I’ve always heard that it’s a good goal to pay off your mortgage. So I did. I thought it was a great idea. My mortgage interest was over 6%, it was costing me every month, and I happily spent my annual bonus to pay it off. Only good things can come of this, right?
Not necessarily. I do have a lot more breathing room on the budget. There seems to be a little more money at the end of the month. But my credit rating took a hit. I didn’t know why at first, but I went from 820 or so to 760. For a couple of months, it didn’t offer an explanation, but then it said “no payment on installment loan” or something like that. Yep. Paying off the house cost me 60 points.

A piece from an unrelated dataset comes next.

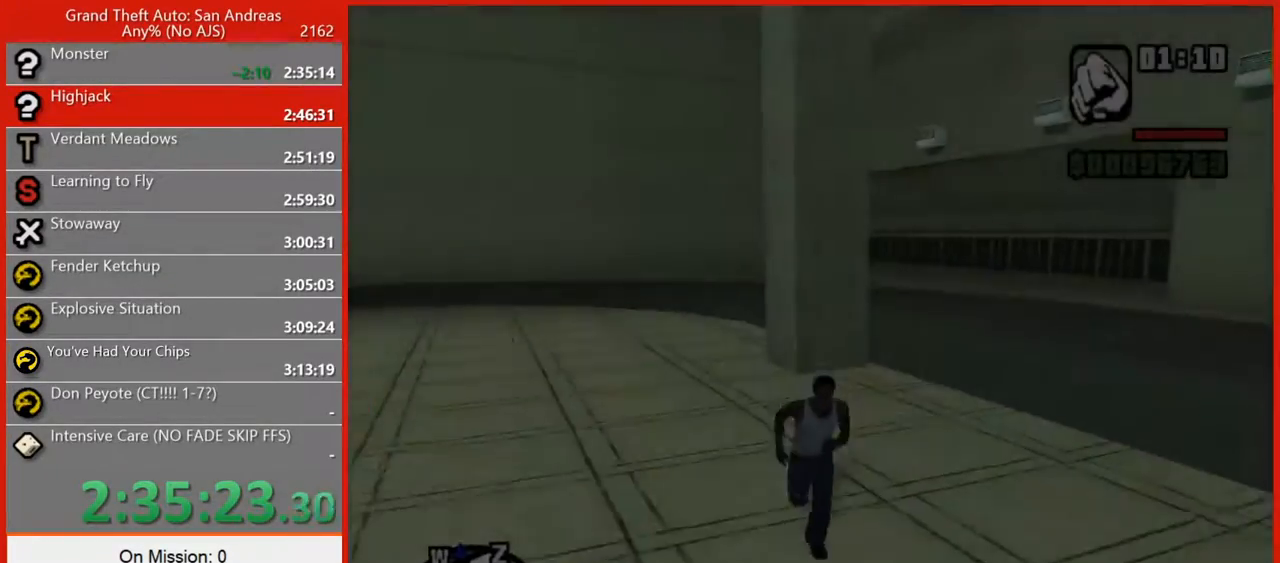
{"keys": ["q", "w"], "mouse": [], "events": [[160, "space", "up"], [220, "space", "down"], [300, "space", "up"], [400, "space", "down"], [480, "space", "up"]]}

Not a big deal, I thought. A score of 760 is still pretty respectable. So with the next year’s bonus, I bought a van for the wife. I got a really nice one, put 40% down, and got a great rate financing the rest. The car note is now about what I was paying in principle and interest, so I feel like I can afford it. Then I got my annual home insurance bill. Wham! Up 50%!
I called the insurance company, and sure enough, they ran a credit check. Didn’t bother to look at my score. They looked at my debt. Apparently, if you owe more than $23K, they knock you up a price notch. That’s everything – car, credit card, etc. – except a mortgage. I could owe $100K on the house and they wouldn’t care. In other words, I could take out a second mortgage on the house, indebting myself for 30 more years, pay off the car, and the banks would reward me for having more credit-worthiness.
This is dreadfully unfair and illogical, but what are you going to do? When life hurls lemons at you with a potato gun, your only option is to stand there and take it. Not like you can dodge big yellow bullets. Or, don’t buy anything expensive. Unless it’s a house. I just wish I had known about that magic number. I could have re-arranged some things and probably gotten it down below $23K.
Who knew that paying off the house would cost me over a thousand dollars extra per year? I’m definitely paying down my debt to get under that magic number as soon as I can. But if you’re thinking about paying off the house, beware: banks want you in debt to them, but not to car dealerships.